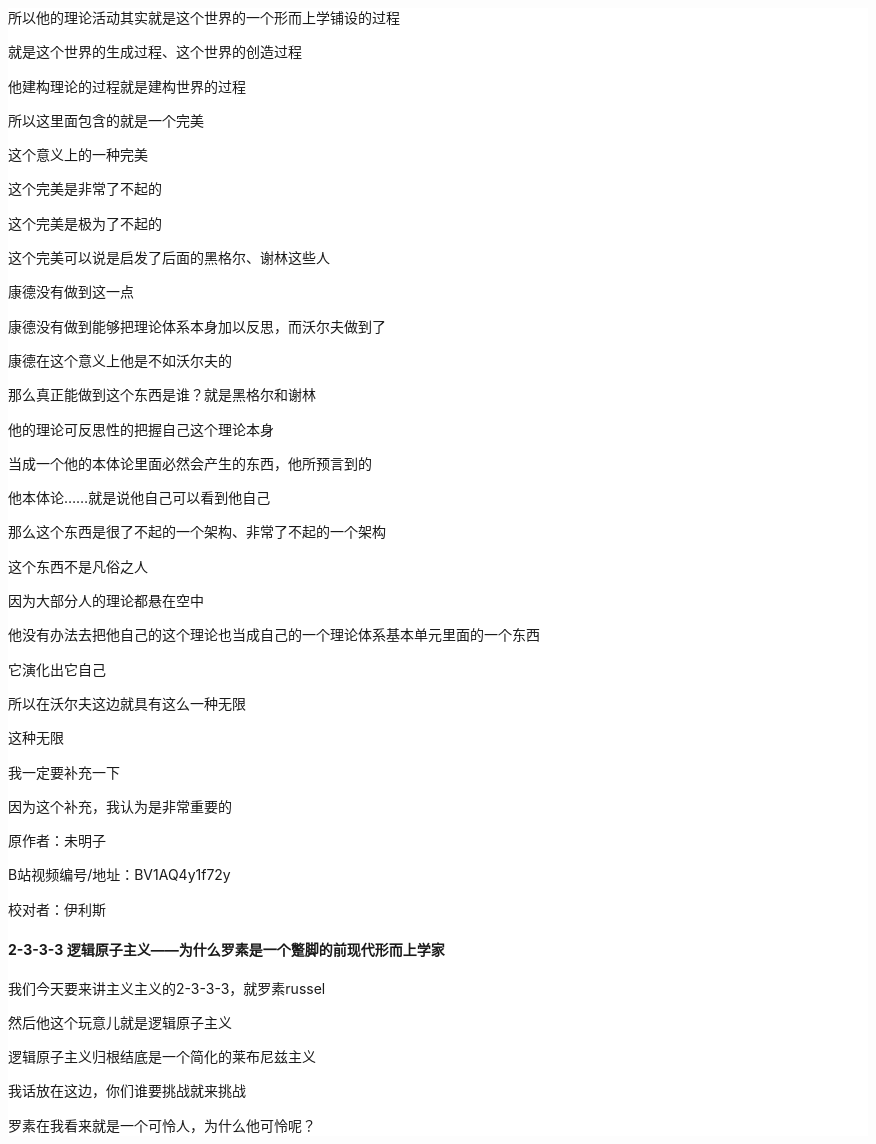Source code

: 所以他的理论活动其实就是这个世界的一个形而上学铺设的过程

就是这个世界的生成过程、这个世界的创造过程

他建构理论的过程就是建构世界的过程

所以这里面包含的就是一个完美

这个意义上的一种完美

这个完美是非常了不起的

这个完美是极为了不起的

这个完美可以说是启发了后面的黑格尔、谢林这些人

康德没有做到这一点

康德没有做到能够把理论体系本身加以反思，而沃尔夫做到了

康德在这个意义上他是不如沃尔夫的

那么真正能做到这个东西是谁？就是黑格尔和谢林

他的理论可反思性的把握自己这个理论本身

当成一个他的本体论里面必然会产生的东西，他所预言到的

他本体论……就是说他自己可以看到他自己

那么这个东西是很了不起的一个架构、非常了不起的一个架构

这个东西不是凡俗之人

因为大部分人的理论都悬在空中

他没有办法去把他自己的这个理论也当成自己的一个理论体系基本单元里面的一个东西

它演化出它自己

所以在沃尔夫这边就具有这么一种无限

这种无限

我一定要补充一下

因为这个补充，我认为是非常重要的

原作者：未明子

B站视频编号/地址：BV1AQ4y1f72y

校对者：伊利斯

#### 2-3-3-3 逻辑原子主义——为什么罗素是一个蹩脚的前现代形而上学家

我们今天要来讲主义主义的2-3-3-3，就罗素russel

然后他这个玩意儿就是逻辑原子主义

逻辑原子主义归根结底是一个简化的莱布尼兹主义

我话放在这边，你们谁要挑战就来挑战

罗素在我看来就是一个可怜人，为什么他可怜呢？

Task instructions: Drop the pictures; repeat each entry above exactly.

Answer space:
Source code

: 所以他的理论活动其实就是这个世界的一个形而上学铺设的过程

就是这个世界的生成过程、这个世界的创造过程

他建构理论的过程就是建构世界的过程

所以这里面包含的就是一个完美

这个意义上的一种完美

这个完美是非常了不起的

这个完美是极为了不起的

这个完美可以说是启发了后面的黑格尔、谢林这些人

康德没有做到这一点

康德没有做到能够把理论体系本身加以反思，而沃尔夫做到了

康德在这个意义上他是不如沃尔夫的

那么真正能做到这个东西是谁？就是黑格尔和谢林

他的理论可反思性的把握自己这个理论本身

当成一个他的本体论里面必然会产生的东西，他所预言到的

他本体论……就是说他自己可以看到他自己

那么这个东西是很了不起的一个架构、非常了不起的一个架构

这个东西不是凡俗之人

因为大部分人的理论都悬在空中

他没有办法去把他自己的这个理论也当成自己的一个理论体系基本单元里面的一个东西

它演化出它自己

所以在沃尔夫这边就具有这么一种无限

这种无限

我一定要补充一下

因为这个补充，我认为是非常重要的

原作者：未明子

B站视频编号/地址：BV1AQ4y1f72y

校对者：伊利斯

#### 2-3-3-3 逻辑原子主义——为什么罗素是一个蹩脚的前现代形而上学家

我们今天要来讲主义主义的2-3-3-3，就罗素russel

然后他这个玩意儿就是逻辑原子主义

逻辑原子主义归根结底是一个简化的莱布尼兹主义

我话放在这边，你们谁要挑战就来挑战

罗素在我看来就是一个可怜人，为什么他可怜呢？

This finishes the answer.